Confesso que já assisti a mim mesmo, algumas vezes, e foi assim que descobri a “boca do caçador de informações”. Cada vez que ligava, ficava impressionado ao ver milhares de espectadores. Parei porque não era algo que te faz sentir bem. Eles eram verdadeiros azarões tentando vencer, o que dava pena, fazia torcer por eles, até que faziam algo repugnante. Então, começava a olhar para eles com desprezo, a menosprezar e a torcer contra toda hora. Era como se eu estivesse vendo neles a mesma coisa que Emma, Madison e Sophia viam em mim, e aquilo me desagradou bastante.
Depois de perceber a câmera, sem dúvida posicionada para captar uma visão de nós olhando para os dois vilões, com nossas sombras longas atrás de nós, voltei o olhar para o par. Com meu poder, enviei uma nuvem de moscas para se reunir ao redor da câmera.
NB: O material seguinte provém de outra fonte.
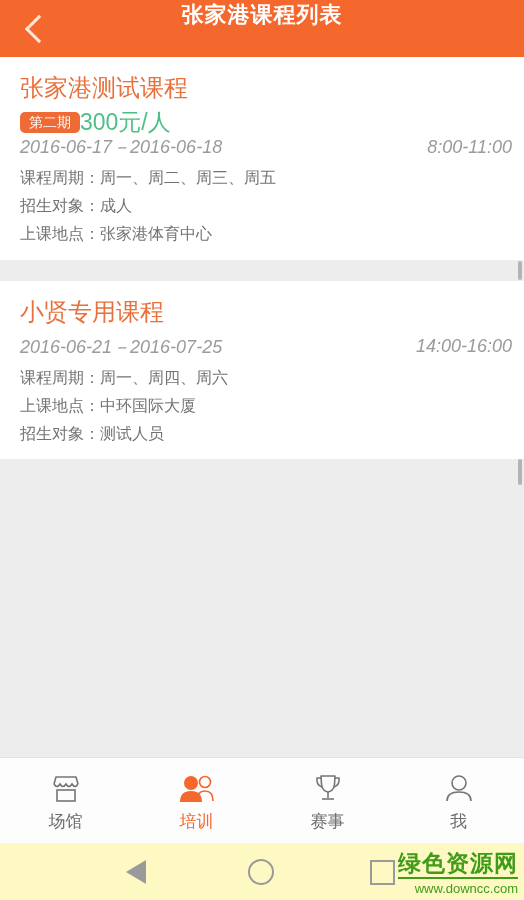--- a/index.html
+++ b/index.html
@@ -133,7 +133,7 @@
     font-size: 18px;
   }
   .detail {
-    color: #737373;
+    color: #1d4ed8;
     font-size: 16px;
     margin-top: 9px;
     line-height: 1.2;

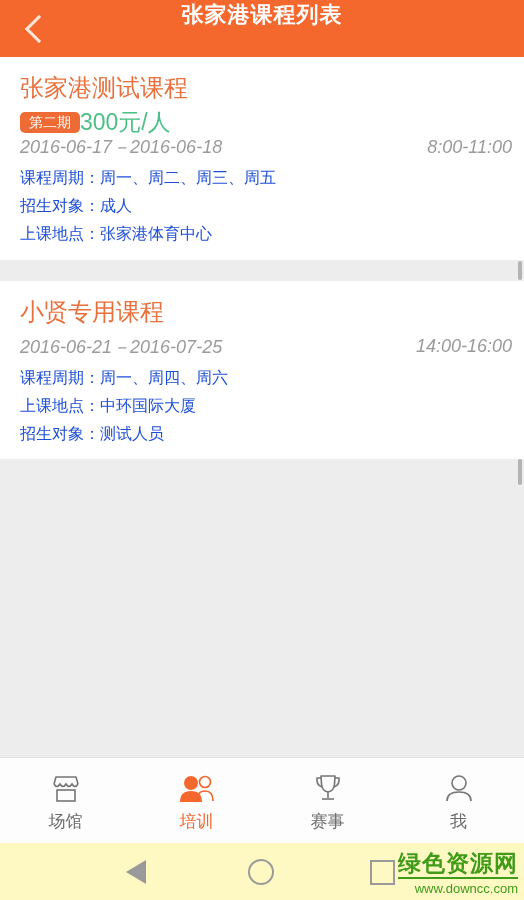--- a/index.html
+++ b/index.html
@@ -250,8 +250,8 @@
         <span class="timerange">8:00-11:00</span>
       </div>
       <div class="detail">课程周期：周一、周二、周三、周五</div>
+      <div class="detail">上课地点：张家港体育中心</div>
       <div class="detail">招生对象：成人</div>
-      <div class="detail">上课地点：张家港体育中心</div>
     </div>
 
     <div class="gap">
Não demorou para que ela começasse a apresentar comportamentos estranhos na periferia da minha visão, tentando se sacudir. Sorri por trás da máscara.
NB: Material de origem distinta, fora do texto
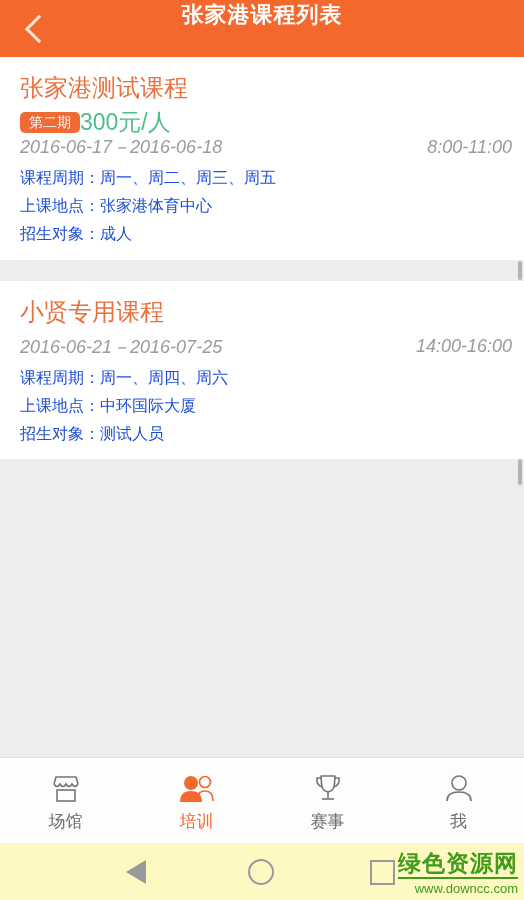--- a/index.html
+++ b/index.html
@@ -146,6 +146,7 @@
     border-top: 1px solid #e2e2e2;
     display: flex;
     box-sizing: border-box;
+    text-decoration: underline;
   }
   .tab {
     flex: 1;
Leet franziu a testa e virou-se para a câmera. “Isso é realmente necessário?”
“Vocês mexeram com a gente,” respondi, “Eu mexo com sua audiência.”
Tattletale e Regent sorriram e deram risadas, respectivamente. Só Grue permaneceu calado. Ficava imóvel, mas a escuridão ao redor dele fervia como uma fogueira acesa.
“Qual o tema de hoje?” perguntou Regent. “Suas roupas são tão horríveis que não consigo olhar diretamente para elas tempo suficiente para tentar descobrir.”
Leet e Über olharam para ele com raiva. Toda a preparação deles seguia o tema de videogame. Em cada tomada, eles escolhiam um jogo ou série diferente, criando suas roupas e crimes com base nisso. Um dia, Leet estaria vestido de Mario, lançando bolas de fogo, enquanto Über se fantasia de Bowser, os dois invadindo um banco para roubar moedas. Depois, uma semana depois, fariam com tema de Grand Theft Auto, dirigindo um carro tunado pela cidade, assaltando o ABB e batendo em prostitutas.
Como eu tinha dito. Repulsivo.
Über chegou até a borda do telhado e indicou com o dedo na direção de Regent. “Você—”
Antes que terminasse, Regent balançou o braço para o lado, e Über escorregou. Eu também recuei, junto ao grupo, até que ele caiu de bruços no chão, bem ao pé do depósito.
“Que pena que você está mexendo com a câmera,” comentou Regent, inclinando a cabeça na minha direção, “teria gostado de ver quantos acessos aquele vídeo iria receber no YouTube.”
“Dá um aviso com antecedência na próxima,” avisei, “Talvez um sinal?”
Nos afastamos do depósito enquanto Über caía, e recuamos mais alguns passos enquanto ele se levantava. Leet pulou para ficar ao lado dele.
“O dinheiro,” falou Grue, “Onde está? Como vocês o encontraram?”
“Seu quinto integrante nos levou direto até ele. Sorte, na verdade,” sorriu Leet. “Sobre como encontramos ela…” ele hesitou.
Grue falou em voz baixa, para não alcançar os vilões: “Eles fizeram alguma coisa com a Bitch, pegaram o dinheiro. Se não ganharmos uma vitória decisiva aqui, nossa reputação vai para o brejo.”
“Sem restrições?” murmurou Tattletale.
“Deixe um deles em condição de ser interrogado. Faça com que seja o Leet, já que as habilidades do Über dificultam mantê-lo sob controle. Dê uma chance pra ele, e ele vai descobrir como fazer qualquer coisa, como se fosse um especialista, e provavelmente consegue escapar de cordas ou algemas. Combinado?”
“Tô dentro,” respondi. Fiquei surpreso com quanta empolgação sentia. Era exatamente esse tipo de coisa que eu usava minha fantasia para fazer. Claro, o contexto não era o ideal, mas enfrentar bandidos?
Sorrindo por trás da máscara, fiquei atento aos meus insetos.